Farm Fresh by Posy Roberts is a daring novel that takes on both ménage and the polyamory lifestyle and a wealth of other thoughtful ideas about just what it means to love and nurture another person. Be prepared, this is not your traditional monogamous m/m romance. In fact, it is not strictly m/m. Farm Fresh has almost every combination of lovers under the sun and it handles each one with care, compassion, and an almost wide-eyed wonder.

The story is fairly straightforward. Several years ago, Leo began a commune type existence with two others who have since left. In that time, Leo has grown the community to support a wide variety of people all invested in living off the land and leaving it better then they found it. Determined to minimize or eradicate their carbon imprint and live in a healthy, non-judgmental society, all the members of Kaleidoscope Gardens practice uncensored forms of living. Often preferring partial or full on nudity, sex is practiced whenever and wherever between two or more consenting adults. Two of Leo’s housemates are Charlie and Hudson. Both these men escaped abusive families and are continually trying to come to terms with the demons left behind from such careless and damaging upbringings. The story focuses mainly on Hudson, who has been nurturing a deep sense of loss since their fourth housemate, Matt, left the commune and essentially broken Hudson’s heart in the process. While he loves both Charlie and Leo, he is not “in love” with either of them. so there is a place deep inside Hudson that craves a man to have for his own.

Every week when Hudson takes the farm produce to sell at market, a young man visits his table. Shy and quiet, Jude is a fourth year student at the local university—he is also incredibly shut off from his own sexuality due to horrendous abusive practices and shaming by his ultra-conservative Christian parents. Jude desperately wants to be free—free from the doubt, the self-hate, the shame he always has been taught to associate the sex act with from a very young age. Jude also likes Hudson—a lot. When an opportunity comes available for Jude to join the commune on a trial basis, he leaps at it and ends up becoming the new fourth in the Charlie/Leo/Hudson ménage. But Jude is hard pressed to relax enough to embrace the idea of free love and when he begins to experiment. it nearly destroys Hudson and any chance the two of them may have to become more than just housemates.
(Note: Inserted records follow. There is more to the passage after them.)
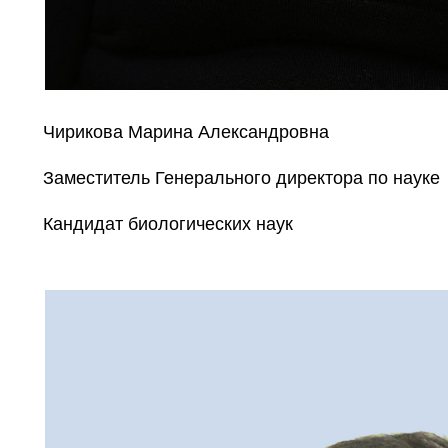
Чирикова Марина Александровна
Заместитель Генерального директора по науке
Кандидат биологических наук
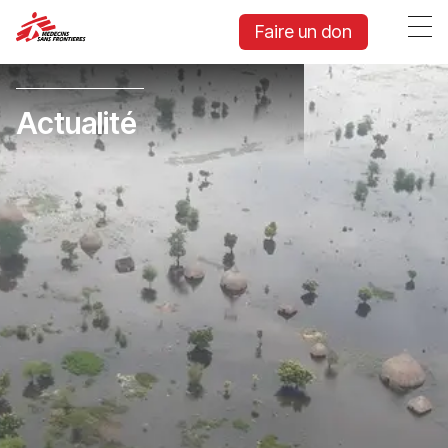
Faire un don
Actualité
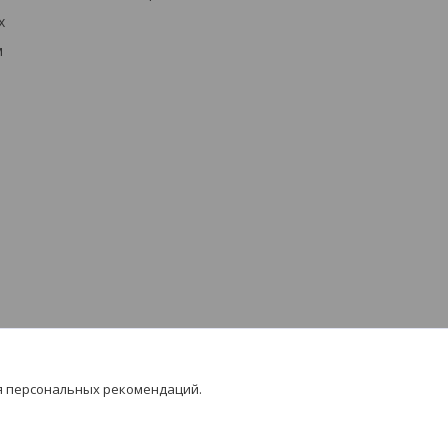
х
м
я персональных рекомендаций.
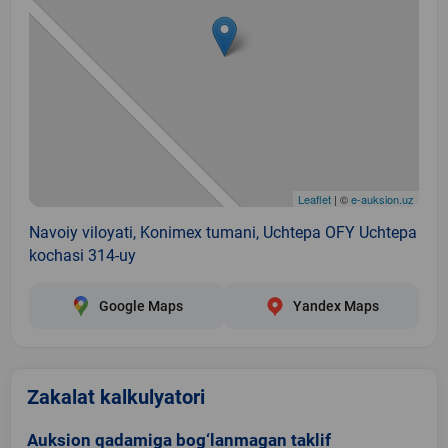
Leaflet
| ©
e-auksion.uz
Navoiy viloyati, Konimex tumani, Uchtepa OFY Uchtepa
kochasi 314-uy
Google Maps
Yandex Maps
Zakalat kalkulyatori
Auksion qadamiga bog‘lanmagan taklif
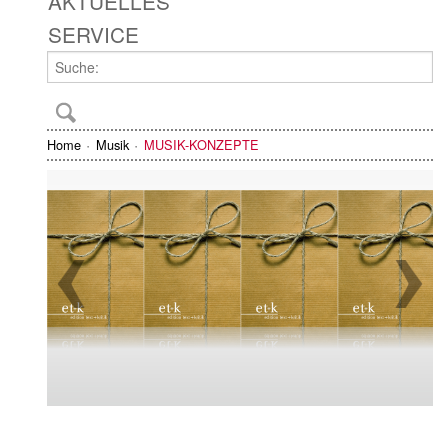
AKTUELLES
SERVICE
Home
Musik
MUSIK-KONZEPTE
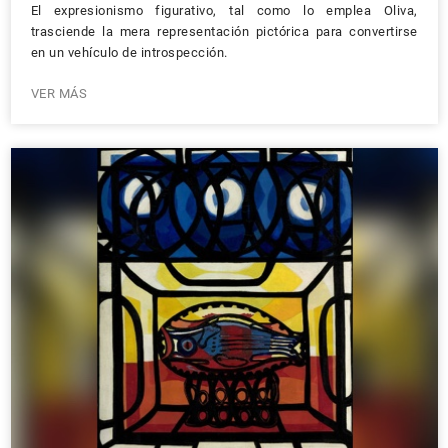
El expresionismo figurativo, tal como lo emplea Oliva,
trasciende la mera representación pictórica para convertirse
en un vehículo de introspección.
VER MÁS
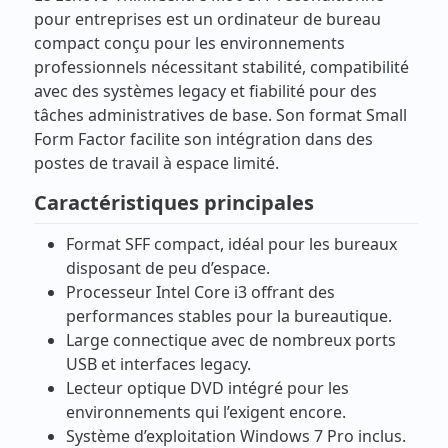
pour entreprises est un ordinateur de bureau
compact conçu pour les environnements
professionnels nécessitant stabilité, compatibilité
avec des systèmes legacy et fiabilité pour des
tâches administratives de base. Son format Small
Form Factor facilite son intégration dans des
postes de travail à espace limité.
Caractéristiques principales
Format SFF compact, idéal pour les bureaux
disposant de peu d’espace.
Processeur Intel Core i3 offrant des
performances stables pour la bureautique.
Large connectique avec de nombreux ports
USB et interfaces legacy.
Lecteur optique DVD intégré pour les
environnements qui l’exigent encore.
Système d’exploitation Windows 7 Pro inclus.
I wish I could tell you that the above synopsis does this intricate plot justice—believe me, it pales in comparison to the beauty of this story. What author Posy Roberts does in this very brave novel is extend the idea that love can be simple, sweet. and freeing. The community she builds does not tolerate jealousy or exclusivity—and yet some of their couples are just that—couples that may or may not welcome a third into their sexual play occasionally. Yes, there is a lot of sex—but all within the confines of creating this place—this welcoming haven for those who dare to love beyond the normal restrictions of what society dictates.

Hudson and Jude are so conflicted, so shaped by their equally restrictive and condemning pasts that it’s almost torture to see them trying to come to terms with their mutual attraction. They stumble around each other, inflicting pain while trying to actually experiment with love and I found myself wanting to scream at the two of them to just speak what was in their hearts. But this author doesn’t leave us hanging or inflict us with empty angst just for fun. Instead, she allows us to be part of both Hudson and Jude’s transformation and we cannot help but fall in love with her wounded and needy characters.

I was stunned by the depth of care taken in every chapter of this book. This was a work of love from an author whose only hope is that in the reading of her imaginative story, we the spectators would find some comfort ourselves—some hope that despite our own hang ups, our own possible woundedness, we would find comfort. While I am by no means a fan of ménage or multiple partnering, I found myself drawn into this story, emotionally captured, and left smiling at the turn of the last page.

Farm Fresh by Posy Roberts is a carefully constructed story of love, loss, redemption, and hope. I highly recommend it to you.